CapRE’s Data Center Industry Round Up for March 12

Mar 12, 2018
by Josh Anderson

Check out the latest in deals, development and disruptive technology in the data center space for March 12, 2018:

  • Atlanta Could Finally Become Tier I Market with New Tax Breaks: Lawmakers in the Georgia House of Representatives have passed legislation to waive sales taxes on power and computer infrastructure for data centers that spend at least $250 Million USD over a decade on such acquisitions. House Bill 696 will now be considered by the State Senate. Industry and regional experts say this may be the force that finally transforms metropolitan Atlanta into a true Tier I data center market. Georgia Representative Trey Kelley, R-Cedartown, was the Chief Sponsor of House Bill 696.
  • Intel May Acquire Broadcom: Intel’s stocks soared late last week following reports that Intel was considering an acquisition of Broadcom. Reports say that Intel has become especially interested in Broadcom thanks to its desire to purchase Qualcomm — a combination that would perhaps be too competitive for Intel’s liking. Most recently, Broadcom offered $121 Billion USD to acquire the firm, but this was rejected. Intel is also considering a handful of other acquisitions in its bid to stay competitive. Broadcom is valued at $93.3 Billion USD.
  • Point One Holdings Set to Receive Long-Awaited Approval for Remington Technology Park: After much discussion and some delay, Canadian real estate firm Point One Holdings Inc. is expected to obtain approval for rezoning 234 acres of land in Fauquier, Virginia for its first data center campus, to be dubbed the Remington Technology Park. The parcel was originally supposed to be used for 199 residential lots.
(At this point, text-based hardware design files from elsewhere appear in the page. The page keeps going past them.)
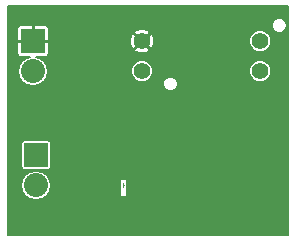
<source format=gbl>
G04 #@! TF.FileFunction,Copper,L2,Bot,Signal*
%FSLAX46Y46*%
G04 Gerber Fmt 4.6, Leading zero omitted, Abs format (unit mm)*
G04 Created by KiCad (PCBNEW 0.201506222247+5806~23~ubuntu14.04.1-product) date Sun 28 Jun 2015 17:51:11 CEST*
%MOMM*%
G01*
G04 APERTURE LIST*
%ADD10C,0.127000*%
%ADD11C,0.031750*%
%ADD12R,2.032000X2.032000*%
%ADD13O,2.032000X2.032000*%
%ADD14C,1.400000*%
%ADD15C,0.685800*%
%ADD16C,0.152400*%
G04 APERTURE END LIST*
D10*
D11*
X158496000Y-98388714D02*
X158496000Y-98570143D01*
X158526238Y-98497571D02*
X158496000Y-98570143D01*
X158465762Y-98497571D01*
X158514143Y-98715286D02*
X158496000Y-98570143D01*
X158477857Y-98715286D01*
D12*
X150876000Y-86360000D03*
D13*
X150876000Y-88900000D03*
D12*
X151130000Y-96012000D03*
D13*
X151130000Y-98552000D03*
D14*
X170100000Y-88900000D03*
X170100000Y-86360000D03*
X160100000Y-88900000D03*
X160100000Y-86360000D03*
D15*
X168910000Y-99314000D03*
X169164000Y-91186000D03*
X156718000Y-98044000D03*
D16*
G36*
X172441400Y-102793800D02*
X148741600Y-102793800D01*
X148741600Y-97307400D01*
X151105617Y-97307400D01*
X150629329Y-97402140D01*
X150225552Y-97671935D01*
X149955757Y-98075712D01*
X149861017Y-98552000D01*
X149955757Y-99028288D01*
X150225552Y-99432065D01*
X150629329Y-99701860D01*
X151105617Y-99796600D01*
X151154383Y-99796600D01*
X151630671Y-99701860D01*
X152034448Y-99432065D01*
X152304243Y-99028288D01*
X152398983Y-98552000D01*
X152304243Y-98075712D01*
X152251232Y-97996375D01*
X158203144Y-97996375D01*
X158203144Y-99583875D01*
X158788856Y-99583875D01*
X158788856Y-97996375D01*
X158203144Y-97996375D01*
X152251232Y-97996375D01*
X152034448Y-97671935D01*
X151630671Y-97402140D01*
X151154383Y-97307400D01*
X151105617Y-97307400D01*
X148741600Y-97307400D01*
X148741600Y-94762921D01*
X150114000Y-94762921D01*
X150026836Y-94779833D01*
X149950226Y-94830158D01*
X149898944Y-94906129D01*
X149880921Y-94996000D01*
X149880921Y-97028000D01*
X149897833Y-97115164D01*
X149948158Y-97191774D01*
X150024129Y-97243056D01*
X150114000Y-97261079D01*
X152146000Y-97261079D01*
X152233164Y-97244167D01*
X152309774Y-97193842D01*
X152361056Y-97117871D01*
X152379079Y-97028000D01*
X152379079Y-94996000D01*
X152362167Y-94908836D01*
X152311842Y-94832226D01*
X152235871Y-94780944D01*
X152146000Y-94762921D01*
X150114000Y-94762921D01*
X148741600Y-94762921D01*
X148741600Y-90335608D01*
X161966788Y-90335608D01*
X162143462Y-90512590D01*
X162374415Y-90608491D01*
X162624488Y-90608709D01*
X162855608Y-90513212D01*
X163032590Y-90336538D01*
X163128491Y-90105585D01*
X163128709Y-89855512D01*
X163033212Y-89624392D01*
X162856538Y-89447410D01*
X162625585Y-89351509D01*
X162375512Y-89351291D01*
X162144392Y-89446788D01*
X160866641Y-89446788D01*
X160886769Y-89426696D01*
X161028438Y-89085520D01*
X161028760Y-88716100D01*
X160887688Y-88374678D01*
X160626696Y-88113231D01*
X160624483Y-88112312D01*
X169574678Y-88112312D01*
X169313231Y-88373304D01*
X169171562Y-88714480D01*
X169171240Y-89083900D01*
X169312312Y-89425322D01*
X169573304Y-89686769D01*
X169914480Y-89828438D01*
X170283900Y-89828760D01*
X170625322Y-89687688D01*
X170886769Y-89426696D01*
X171028438Y-89085520D01*
X171028760Y-88716100D01*
X170887688Y-88374678D01*
X170626696Y-88113231D01*
X170285520Y-87971562D01*
X169916100Y-87971240D01*
X169574678Y-88112312D01*
X160624483Y-88112312D01*
X160285520Y-87971562D01*
X159916100Y-87971240D01*
X159574678Y-88112312D01*
X159313231Y-88373304D01*
X159171562Y-88714480D01*
X159171240Y-89083900D01*
X159312312Y-89425322D01*
X159573304Y-89686769D01*
X159914480Y-89828438D01*
X160283900Y-89828760D01*
X160625322Y-89687688D01*
X160866641Y-89446788D01*
X162144392Y-89446788D01*
X160866641Y-89446788D01*
X160866641Y-89446788D01*
X162144392Y-89446788D01*
X161967410Y-89623462D01*
X161871509Y-89854415D01*
X151669175Y-89854415D01*
X151780448Y-89780065D01*
X152050243Y-89376288D01*
X152144983Y-88900000D01*
X152050243Y-88423712D01*
X151780448Y-88019935D01*
X151376671Y-87750140D01*
X151155771Y-87706200D01*
X151957681Y-87706200D01*
X152079043Y-87655930D01*
X152171930Y-87563043D01*
X152222200Y-87441681D01*
X152222200Y-87079339D01*
X159452503Y-87079339D01*
X159524421Y-87238642D01*
X159904476Y-87392024D01*
X160314298Y-87388290D01*
X160675579Y-87238642D01*
X160717055Y-87146769D01*
X169573304Y-87146769D01*
X169914480Y-87288438D01*
X170283900Y-87288760D01*
X170625322Y-87147688D01*
X170886769Y-86886696D01*
X171028438Y-86545520D01*
X171028760Y-86176100D01*
X170887688Y-85834678D01*
X170626696Y-85573231D01*
X170285520Y-85431562D01*
X169916100Y-85431240D01*
X169574678Y-85572312D01*
X160716641Y-85572312D01*
X160675579Y-85481358D01*
X160295524Y-85327976D01*
X159885702Y-85331710D01*
X159524421Y-85481358D01*
X159452503Y-85640661D01*
X160100000Y-86288158D01*
X160747497Y-85640661D01*
X160716641Y-85572312D01*
X169574678Y-85572312D01*
X160716641Y-85572312D01*
X160716641Y-85572312D01*
X169574678Y-85572312D01*
X169313231Y-85833304D01*
X160998891Y-85833304D01*
X160978642Y-85784421D01*
X160819339Y-85712503D01*
X160171842Y-86360000D01*
X160819339Y-87007497D01*
X160978642Y-86935579D01*
X161132024Y-86555524D01*
X161128290Y-86145702D01*
X160998891Y-85833304D01*
X169313231Y-85833304D01*
X160998891Y-85833304D01*
X160998891Y-85833304D01*
X169313231Y-85833304D01*
X169171562Y-86174480D01*
X169171240Y-86543900D01*
X169312312Y-86885322D01*
X169573304Y-87146769D01*
X160717055Y-87146769D01*
X160747497Y-87079339D01*
X160100000Y-86431842D01*
X159452503Y-87079339D01*
X152222200Y-87079339D01*
X152222200Y-86574298D01*
X159071710Y-86574298D01*
X159221358Y-86935579D01*
X159380661Y-87007497D01*
X160028158Y-86360000D01*
X159380661Y-85712503D01*
X159221358Y-85784421D01*
X152222200Y-85784421D01*
X152222200Y-85278319D01*
X152171930Y-85156957D01*
X152079043Y-85064070D01*
X151957681Y-85013800D01*
X151009350Y-85013800D01*
X150926800Y-85096350D01*
X150926800Y-86309200D01*
X152139650Y-86309200D01*
X152222200Y-86226650D01*
X152222200Y-85784421D01*
X159221358Y-85784421D01*
X152222200Y-85784421D01*
X152222200Y-85784421D01*
X159221358Y-85784421D01*
X159067976Y-86164476D01*
X159071710Y-86574298D01*
X152222200Y-86574298D01*
X152222200Y-86493350D01*
X152139650Y-86410800D01*
X150926800Y-86410800D01*
X150926800Y-86430800D01*
X150825200Y-86430800D01*
X150825200Y-86410800D01*
X149612350Y-86410800D01*
X149529800Y-86493350D01*
X149529800Y-87441681D01*
X149580070Y-87563043D01*
X149672957Y-87655930D01*
X149794319Y-87706200D01*
X150596229Y-87706200D01*
X150375329Y-87750140D01*
X149971552Y-88019935D01*
X149701757Y-88423712D01*
X149607017Y-88900000D01*
X149701757Y-89376288D01*
X149971552Y-89780065D01*
X150375329Y-90049860D01*
X150851617Y-90144600D01*
X150900383Y-90144600D01*
X151376671Y-90049860D01*
X151669175Y-89854415D01*
X161871509Y-89854415D01*
X151669175Y-89854415D01*
X151669175Y-89854415D01*
X161871509Y-89854415D01*
X161871291Y-90104488D01*
X161966788Y-90335608D01*
X148741600Y-90335608D01*
X148741600Y-85013800D01*
X149794319Y-85013800D01*
X149672957Y-85064070D01*
X149580070Y-85156957D01*
X149529800Y-85278319D01*
X149529800Y-86226650D01*
X149612350Y-86309200D01*
X150825200Y-86309200D01*
X150825200Y-85096350D01*
X150742650Y-85013800D01*
X149794319Y-85013800D01*
X148741600Y-85013800D01*
X148741600Y-84496788D01*
X171344392Y-84496788D01*
X171167410Y-84673462D01*
X171071509Y-84904415D01*
X171071291Y-85154488D01*
X171166788Y-85385608D01*
X171343462Y-85562590D01*
X171574415Y-85658491D01*
X171824488Y-85658709D01*
X172055608Y-85563212D01*
X172232590Y-85386538D01*
X172328491Y-85155585D01*
X172328709Y-84905512D01*
X172233212Y-84674392D01*
X172056538Y-84497410D01*
X171825585Y-84401509D01*
X171575512Y-84401291D01*
X171344392Y-84496788D01*
X148741600Y-84496788D01*
X148741600Y-83388200D01*
X172441400Y-83388200D01*
X172441400Y-102793800D01*
X172441400Y-102793800D01*
G37*
X172441400Y-102793800D02*
X148741600Y-102793800D01*
X148741600Y-97307400D01*
X151105617Y-97307400D01*
X150629329Y-97402140D01*
X150225552Y-97671935D01*
X149955757Y-98075712D01*
X149861017Y-98552000D01*
X149955757Y-99028288D01*
X150225552Y-99432065D01*
X150629329Y-99701860D01*
X151105617Y-99796600D01*
X151154383Y-99796600D01*
X151630671Y-99701860D01*
X152034448Y-99432065D01*
X152304243Y-99028288D01*
X152398983Y-98552000D01*
X152304243Y-98075712D01*
X152251232Y-97996375D01*
X158203144Y-97996375D01*
X158203144Y-99583875D01*
X158788856Y-99583875D01*
X158788856Y-97996375D01*
X158203144Y-97996375D01*
X152251232Y-97996375D01*
X152034448Y-97671935D01*
X151630671Y-97402140D01*
X151154383Y-97307400D01*
X151105617Y-97307400D01*
X148741600Y-97307400D01*
X148741600Y-94762921D01*
X150114000Y-94762921D01*
X150026836Y-94779833D01*
X149950226Y-94830158D01*
X149898944Y-94906129D01*
X149880921Y-94996000D01*
X149880921Y-97028000D01*
X149897833Y-97115164D01*
X149948158Y-97191774D01*
X150024129Y-97243056D01*
X150114000Y-97261079D01*
X152146000Y-97261079D01*
X152233164Y-97244167D01*
X152309774Y-97193842D01*
X152361056Y-97117871D01*
X152379079Y-97028000D01*
X152379079Y-94996000D01*
X152362167Y-94908836D01*
X152311842Y-94832226D01*
X152235871Y-94780944D01*
X152146000Y-94762921D01*
X150114000Y-94762921D01*
X148741600Y-94762921D01*
X148741600Y-90335608D01*
X161966788Y-90335608D01*
X162143462Y-90512590D01*
X162374415Y-90608491D01*
X162624488Y-90608709D01*
X162855608Y-90513212D01*
X163032590Y-90336538D01*
X163128491Y-90105585D01*
X163128709Y-89855512D01*
X163033212Y-89624392D01*
X162856538Y-89447410D01*
X162625585Y-89351509D01*
X162375512Y-89351291D01*
X162144392Y-89446788D01*
X160866641Y-89446788D01*
X160886769Y-89426696D01*
X161028438Y-89085520D01*
X161028760Y-88716100D01*
X160887688Y-88374678D01*
X160626696Y-88113231D01*
X160624483Y-88112312D01*
X169574678Y-88112312D01*
X169313231Y-88373304D01*
X169171562Y-88714480D01*
X169171240Y-89083900D01*
X169312312Y-89425322D01*
X169573304Y-89686769D01*
X169914480Y-89828438D01*
X170283900Y-89828760D01*
X170625322Y-89687688D01*
X170886769Y-89426696D01*
X171028438Y-89085520D01*
X171028760Y-88716100D01*
X170887688Y-88374678D01*
X170626696Y-88113231D01*
X170285520Y-87971562D01*
X169916100Y-87971240D01*
X169574678Y-88112312D01*
X160624483Y-88112312D01*
X160285520Y-87971562D01*
X159916100Y-87971240D01*
X159574678Y-88112312D01*
X159313231Y-88373304D01*
X159171562Y-88714480D01*
X159171240Y-89083900D01*
X159312312Y-89425322D01*
X159573304Y-89686769D01*
X159914480Y-89828438D01*
X160283900Y-89828760D01*
X160625322Y-89687688D01*
X160866641Y-89446788D01*
X162144392Y-89446788D01*
X160866641Y-89446788D01*
X160866641Y-89446788D01*
X162144392Y-89446788D01*
X161967410Y-89623462D01*
X161871509Y-89854415D01*
X151669175Y-89854415D01*
X151780448Y-89780065D01*
X152050243Y-89376288D01*
X152144983Y-88900000D01*
X152050243Y-88423712D01*
X151780448Y-88019935D01*
X151376671Y-87750140D01*
X151155771Y-87706200D01*
X151957681Y-87706200D01*
X152079043Y-87655930D01*
X152171930Y-87563043D01*
X152222200Y-87441681D01*
X152222200Y-87079339D01*
X159452503Y-87079339D01*
X159524421Y-87238642D01*
X159904476Y-87392024D01*
X160314298Y-87388290D01*
X160675579Y-87238642D01*
X160717055Y-87146769D01*
X169573304Y-87146769D01*
X169914480Y-87288438D01*
X170283900Y-87288760D01*
X170625322Y-87147688D01*
X170886769Y-86886696D01*
X171028438Y-86545520D01*
X171028760Y-86176100D01*
X170887688Y-85834678D01*
X170626696Y-85573231D01*
X170285520Y-85431562D01*
X169916100Y-85431240D01*
X169574678Y-85572312D01*
X160716641Y-85572312D01*
X160675579Y-85481358D01*
X160295524Y-85327976D01*
X159885702Y-85331710D01*
X159524421Y-85481358D01*
X159452503Y-85640661D01*
X160100000Y-86288158D01*
X160747497Y-85640661D01*
X160716641Y-85572312D01*
X169574678Y-85572312D01*
X160716641Y-85572312D01*
X160716641Y-85572312D01*
X169574678Y-85572312D01*
X169313231Y-85833304D01*
X160998891Y-85833304D01*
X160978642Y-85784421D01*
X160819339Y-85712503D01*
X160171842Y-86360000D01*
X160819339Y-87007497D01*
X160978642Y-86935579D01*
X161132024Y-86555524D01*
X161128290Y-86145702D01*
X160998891Y-85833304D01*
X169313231Y-85833304D01*
X160998891Y-85833304D01*
X160998891Y-85833304D01*
X169313231Y-85833304D01*
X169171562Y-86174480D01*
X169171240Y-86543900D01*
X169312312Y-86885322D01*
X169573304Y-87146769D01*
X160717055Y-87146769D01*
X160747497Y-87079339D01*
X160100000Y-86431842D01*
X159452503Y-87079339D01*
X152222200Y-87079339D01*
X152222200Y-86574298D01*
X159071710Y-86574298D01*
X159221358Y-86935579D01*
X159380661Y-87007497D01*
X160028158Y-86360000D01*
X159380661Y-85712503D01*
X159221358Y-85784421D01*
X152222200Y-85784421D01*
X152222200Y-85278319D01*
X152171930Y-85156957D01*
X152079043Y-85064070D01*
X151957681Y-85013800D01*
X151009350Y-85013800D01*
X150926800Y-85096350D01*
X150926800Y-86309200D01*
X152139650Y-86309200D01*
X152222200Y-86226650D01*
X152222200Y-85784421D01*
X159221358Y-85784421D01*
X152222200Y-85784421D01*
X152222200Y-85784421D01*
X159221358Y-85784421D01*
X159067976Y-86164476D01*
X159071710Y-86574298D01*
X152222200Y-86574298D01*
X152222200Y-86493350D01*
X152139650Y-86410800D01*
X150926800Y-86410800D01*
X150926800Y-86430800D01*
X150825200Y-86430800D01*
X150825200Y-86410800D01*
X149612350Y-86410800D01*
X149529800Y-86493350D01*
X149529800Y-87441681D01*
X149580070Y-87563043D01*
X149672957Y-87655930D01*
X149794319Y-87706200D01*
X150596229Y-87706200D01*
X150375329Y-87750140D01*
X149971552Y-88019935D01*
X149701757Y-88423712D01*
X149607017Y-88900000D01*
X149701757Y-89376288D01*
X149971552Y-89780065D01*
X150375329Y-90049860D01*
X150851617Y-90144600D01*
X150900383Y-90144600D01*
X151376671Y-90049860D01*
X151669175Y-89854415D01*
X161871509Y-89854415D01*
X151669175Y-89854415D01*
X151669175Y-89854415D01*
X161871509Y-89854415D01*
X161871291Y-90104488D01*
X161966788Y-90335608D01*
X148741600Y-90335608D01*
X148741600Y-85013800D01*
X149794319Y-85013800D01*
X149672957Y-85064070D01*
X149580070Y-85156957D01*
X149529800Y-85278319D01*
X149529800Y-86226650D01*
X149612350Y-86309200D01*
X150825200Y-86309200D01*
X150825200Y-85096350D01*
X150742650Y-85013800D01*
X149794319Y-85013800D01*
X148741600Y-85013800D01*
X148741600Y-84496788D01*
X171344392Y-84496788D01*
X171167410Y-84673462D01*
X171071509Y-84904415D01*
X171071291Y-85154488D01*
X171166788Y-85385608D01*
X171343462Y-85562590D01*
X171574415Y-85658491D01*
X171824488Y-85658709D01*
X172055608Y-85563212D01*
X172232590Y-85386538D01*
X172328491Y-85155585D01*
X172328709Y-84905512D01*
X172233212Y-84674392D01*
X172056538Y-84497410D01*
X171825585Y-84401509D01*
X171575512Y-84401291D01*
X171344392Y-84496788D01*
X148741600Y-84496788D01*
X148741600Y-83388200D01*
X172441400Y-83388200D01*
X172441400Y-102793800D01*
M02*

</source>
Point One hopes to build six buildings, each from 240,000 to 310,000 square feet — the park will include a total of 1.5 million to 1.8 million square feet to be built over 5-7 years and have capacity of 300 megawatts.
  • Microsoft Hones Focus to Turkey: Microsoft will commence a new focus of its cloud computing on Turkey, according to statements by Murat Kansu, head of Microsoft Turkey. “We give the highest priority to cloud computing due to the advancing technology. We believe that cloud computing is the technology of the future,” said Kansu to Turkish outlet Anadolu Agency last week. “Microsoft is one of the leading companies in cloud computing, and we’re doing our best to make it widespread in Turkey.” Kansu also cautioned that his country need a national strategy to benefit from the digital revolution already underway.
  • ZincFive to Launch a Modular UPS: Startup ZincFive will release a modular UPS platform for data center computers using batteries that employ nickel-zinc technology. ZincFive says nickel-zinc is more efficient and safer than lithium-ion. These batteries are guaranteed for the life of the UPS, do not require periodic maintenance, and have been engineered to support a wide range of operating temperatures. According to NetworkWorld, “ZincFive’s product is a three-phase system with capacity upgrades in 6kW increments up to a total of 48kW per cabinet.”